Regular physical exercise, and training in yoga or a sport is a great way to de-stress, and the benefits of pranayama and meditation cannot be emphasised enough. “I have found meditation to be a sustainable method of being aligned to one’s personal identity. It helps you distil who you are, and you interact with the world from that understanding and strength,” says Shubha.
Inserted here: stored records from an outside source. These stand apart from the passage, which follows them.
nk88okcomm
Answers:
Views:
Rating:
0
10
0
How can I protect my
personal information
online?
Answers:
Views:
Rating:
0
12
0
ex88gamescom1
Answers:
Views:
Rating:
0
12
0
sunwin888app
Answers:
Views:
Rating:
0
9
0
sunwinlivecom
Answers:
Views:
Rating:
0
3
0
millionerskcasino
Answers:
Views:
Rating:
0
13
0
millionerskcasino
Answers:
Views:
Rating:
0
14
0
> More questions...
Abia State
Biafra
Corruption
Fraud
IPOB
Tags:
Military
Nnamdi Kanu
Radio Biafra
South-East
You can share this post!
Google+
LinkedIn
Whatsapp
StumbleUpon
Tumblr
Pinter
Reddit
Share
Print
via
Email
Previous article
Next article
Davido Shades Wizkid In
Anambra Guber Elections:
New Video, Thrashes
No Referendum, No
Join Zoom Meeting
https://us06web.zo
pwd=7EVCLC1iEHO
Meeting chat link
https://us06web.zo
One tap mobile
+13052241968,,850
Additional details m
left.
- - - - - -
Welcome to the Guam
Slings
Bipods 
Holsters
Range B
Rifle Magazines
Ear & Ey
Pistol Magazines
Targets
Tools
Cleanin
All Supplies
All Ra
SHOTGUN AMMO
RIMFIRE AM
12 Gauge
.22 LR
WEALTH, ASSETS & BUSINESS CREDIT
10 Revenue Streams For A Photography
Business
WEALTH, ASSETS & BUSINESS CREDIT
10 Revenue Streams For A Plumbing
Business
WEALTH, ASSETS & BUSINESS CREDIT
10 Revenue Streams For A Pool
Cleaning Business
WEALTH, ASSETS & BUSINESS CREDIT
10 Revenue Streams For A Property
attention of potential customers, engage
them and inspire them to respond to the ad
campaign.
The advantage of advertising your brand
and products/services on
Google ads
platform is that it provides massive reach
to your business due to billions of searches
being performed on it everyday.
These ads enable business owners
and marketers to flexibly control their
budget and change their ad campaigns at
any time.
To illustrate a state of balance and adaptability, Sudha uses the analogy of the river that flows into the sea – during its course, sometimes the river flows over the rocks on its path, and sometimes, it moulds itself and flows around the rock, but it always knows where it is going, and its final destination. And it is smart enough to make its journey comfortable by adapting the principle of going with the flow; not in a mindless manner, but in a purposeful way. “I guess if we have an approach like that, it becomes easier to achieve a work-life balance. There might be some days when work needs to take a backseat, and life needs to be in the driver’s seat. And there might be days when work needs to be in the forefront. Only the individual will know what works best for them,” she says.
Counsellor Manisha Gokhale says that it is impossible to perceive a life that is completely stress-free. However, one can learn to manage it. Her suggestions to achieve work-life balance are:
• Set priorities of your life in the order of preference, and distribute your energies accordingly. While doing it, pay attention to all the aspects of your life such as career, relationships, health, spiritual growth, and recreation.
• Develop a hobby or an interest that will give you joy and achievement.
• Pay attention to your body. Be aware of its needs. Respect your body.
• Listen to your feelings. Understand your emotions. Take care, and nurture yourself. Robert Fulghum, author of All I Really Need to Know I Learned in Kindergarten, urges us to “…live a balanced life – learn some and think some, and draw and paint and sing and dance and play and work every day some.” But to achieve a state of inner balance must be the goal of every individual. As Confucius remarks, “Balance is the perfect state of still water. Let that be our model. It remains quiet within, and is not disturbed on the surface.”